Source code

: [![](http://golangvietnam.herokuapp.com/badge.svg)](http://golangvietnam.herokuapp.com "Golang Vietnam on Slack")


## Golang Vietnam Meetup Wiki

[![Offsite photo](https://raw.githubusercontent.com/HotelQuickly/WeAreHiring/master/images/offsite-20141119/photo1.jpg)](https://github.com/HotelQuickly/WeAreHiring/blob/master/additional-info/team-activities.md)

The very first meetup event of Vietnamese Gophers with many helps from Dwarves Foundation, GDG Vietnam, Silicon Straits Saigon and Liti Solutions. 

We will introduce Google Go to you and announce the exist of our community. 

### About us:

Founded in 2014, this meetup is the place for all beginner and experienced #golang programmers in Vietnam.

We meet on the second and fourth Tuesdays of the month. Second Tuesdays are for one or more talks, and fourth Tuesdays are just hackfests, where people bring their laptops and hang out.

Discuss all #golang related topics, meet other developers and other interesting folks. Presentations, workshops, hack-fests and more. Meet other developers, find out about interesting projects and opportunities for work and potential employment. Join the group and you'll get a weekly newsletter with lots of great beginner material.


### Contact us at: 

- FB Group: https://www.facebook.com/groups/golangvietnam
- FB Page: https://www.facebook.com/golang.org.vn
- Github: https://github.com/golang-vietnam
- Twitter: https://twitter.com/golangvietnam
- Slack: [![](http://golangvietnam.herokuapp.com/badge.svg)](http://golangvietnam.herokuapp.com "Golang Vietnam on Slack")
- - - - -
● **Work to complete**
All lines in the listing above between the line with "We will introduce" and the line with "Founded in 2014, this", inclusive, should be set down exactly, and no line outside that range.

● **Response to this exercise**
We will introduce Google Go to you and announce the exist of our community. 

### About us:

Founded in 2014, this meetup is the place for all beginner and experienced #golang programmers in Vietnam.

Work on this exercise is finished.